The boy doesn’t say anything; the girl knows he’s been looking forward to sleeping in tomorrow morning. He leans forward and wraps his arms around his stomach; his shoulders slump forward, as if he’s in pain.
“Are you all right?”
“It’s nothing. Just stomach cramps.”
“I’m getting so sick of this!” the girl says. “Margaret has no idea what she’s doing! I never see her working with her horses, and her stupid horsemanship rules just make the animals worse off! She only runs this place so she can collect things.”
“Collect things?” the boy asks.
“She collects everything. She takes away the hens’ eggs even though she doesn’t sell them, and nobody’s allowed to eat them. I just end up throwing them out. She collects broken animals and broken machinery. And you should see the weird stuff she collects in the kitchen. What do you think she does upstairs, besides spy on everyone? It smells awful up there. You know, she might actually need help. Like, mental help. If it was just the farm and the animals, it would be bad enough. But she collects people.”
“Actually,” says the boy, his voice hollow, “people are about the only things she doesn’t mind getting rid of.”

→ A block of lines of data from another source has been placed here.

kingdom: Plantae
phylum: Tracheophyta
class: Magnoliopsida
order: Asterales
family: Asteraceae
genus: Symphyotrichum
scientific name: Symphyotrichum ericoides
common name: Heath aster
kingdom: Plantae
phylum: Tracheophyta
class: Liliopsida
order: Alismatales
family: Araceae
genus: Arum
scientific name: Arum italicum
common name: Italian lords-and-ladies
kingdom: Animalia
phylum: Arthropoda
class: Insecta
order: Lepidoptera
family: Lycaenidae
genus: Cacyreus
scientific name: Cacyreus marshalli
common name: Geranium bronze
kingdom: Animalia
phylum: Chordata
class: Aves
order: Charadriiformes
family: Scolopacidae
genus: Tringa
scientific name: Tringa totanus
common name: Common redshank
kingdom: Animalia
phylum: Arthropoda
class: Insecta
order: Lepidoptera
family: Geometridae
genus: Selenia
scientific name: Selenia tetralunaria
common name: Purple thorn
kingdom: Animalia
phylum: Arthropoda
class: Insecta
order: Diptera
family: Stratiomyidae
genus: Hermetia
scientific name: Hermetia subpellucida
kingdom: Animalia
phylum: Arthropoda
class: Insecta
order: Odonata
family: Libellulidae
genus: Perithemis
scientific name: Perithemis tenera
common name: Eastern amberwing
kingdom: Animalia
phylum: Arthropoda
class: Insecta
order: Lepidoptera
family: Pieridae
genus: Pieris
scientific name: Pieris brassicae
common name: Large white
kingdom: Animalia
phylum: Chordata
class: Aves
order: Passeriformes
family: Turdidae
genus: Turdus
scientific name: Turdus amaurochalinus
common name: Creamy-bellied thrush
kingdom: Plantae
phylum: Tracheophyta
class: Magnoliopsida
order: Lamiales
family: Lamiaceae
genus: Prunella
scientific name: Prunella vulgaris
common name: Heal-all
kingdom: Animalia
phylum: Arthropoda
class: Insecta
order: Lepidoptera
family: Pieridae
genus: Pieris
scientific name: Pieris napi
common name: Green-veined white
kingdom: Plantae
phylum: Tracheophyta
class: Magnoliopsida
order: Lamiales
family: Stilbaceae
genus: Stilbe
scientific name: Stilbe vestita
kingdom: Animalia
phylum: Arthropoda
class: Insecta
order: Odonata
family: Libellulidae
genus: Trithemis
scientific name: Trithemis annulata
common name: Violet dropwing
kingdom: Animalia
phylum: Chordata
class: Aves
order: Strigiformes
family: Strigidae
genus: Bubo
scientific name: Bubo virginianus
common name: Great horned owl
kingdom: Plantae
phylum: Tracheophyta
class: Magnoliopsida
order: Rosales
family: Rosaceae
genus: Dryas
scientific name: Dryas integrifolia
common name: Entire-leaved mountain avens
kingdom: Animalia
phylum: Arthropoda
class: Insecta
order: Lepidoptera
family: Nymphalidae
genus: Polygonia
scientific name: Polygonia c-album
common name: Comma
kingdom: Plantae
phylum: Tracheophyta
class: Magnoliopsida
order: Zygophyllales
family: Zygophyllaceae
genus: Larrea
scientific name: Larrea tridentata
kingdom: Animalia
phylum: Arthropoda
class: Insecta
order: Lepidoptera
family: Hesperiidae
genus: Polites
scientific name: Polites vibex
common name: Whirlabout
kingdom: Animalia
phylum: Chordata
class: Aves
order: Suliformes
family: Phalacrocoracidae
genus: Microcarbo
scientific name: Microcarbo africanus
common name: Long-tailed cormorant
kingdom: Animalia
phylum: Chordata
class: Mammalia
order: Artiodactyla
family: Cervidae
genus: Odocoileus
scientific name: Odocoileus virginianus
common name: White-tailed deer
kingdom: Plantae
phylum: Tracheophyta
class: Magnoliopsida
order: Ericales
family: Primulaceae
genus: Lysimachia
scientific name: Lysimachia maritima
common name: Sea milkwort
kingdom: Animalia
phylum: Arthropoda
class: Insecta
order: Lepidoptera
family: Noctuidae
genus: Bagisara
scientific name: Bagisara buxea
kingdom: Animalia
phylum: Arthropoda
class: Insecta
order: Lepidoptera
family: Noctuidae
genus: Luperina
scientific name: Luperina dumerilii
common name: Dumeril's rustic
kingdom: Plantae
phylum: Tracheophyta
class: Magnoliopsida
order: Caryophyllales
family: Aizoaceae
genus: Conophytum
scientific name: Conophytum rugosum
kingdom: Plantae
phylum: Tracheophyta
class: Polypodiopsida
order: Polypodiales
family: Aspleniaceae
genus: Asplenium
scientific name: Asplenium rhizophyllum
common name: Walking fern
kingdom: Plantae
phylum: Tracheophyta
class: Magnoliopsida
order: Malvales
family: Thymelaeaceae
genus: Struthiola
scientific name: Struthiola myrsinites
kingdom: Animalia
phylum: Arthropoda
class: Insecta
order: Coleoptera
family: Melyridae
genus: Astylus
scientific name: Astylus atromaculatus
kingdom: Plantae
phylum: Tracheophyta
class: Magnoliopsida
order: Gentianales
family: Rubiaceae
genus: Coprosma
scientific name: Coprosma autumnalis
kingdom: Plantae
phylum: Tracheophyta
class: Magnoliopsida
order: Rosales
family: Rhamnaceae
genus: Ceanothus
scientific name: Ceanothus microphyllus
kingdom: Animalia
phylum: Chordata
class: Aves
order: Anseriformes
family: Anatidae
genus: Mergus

The girl is beginning to worry about the boy. He should have been getting more and more confident in his work with each passing day, but he is only becoming more and more anxious. And his stomach pains seem to be getting worse.
The next morning, the girl gets to the house half an hour early so that she can ensure all of the fires are built up. After tidying the kitchen and helping Diane and the boy with the morning feed, she cleans the upstairs bathroom, something she’s been meaning to do since she arrived.
She scrubs the sink and bathtub, and she washes the floor. She prunes the plants that are hanging in baskets in front of the window. She throws out a number of cracked, dirty soaps from the soap dish and some rotting rolls of toilet paper she found beneath the sink.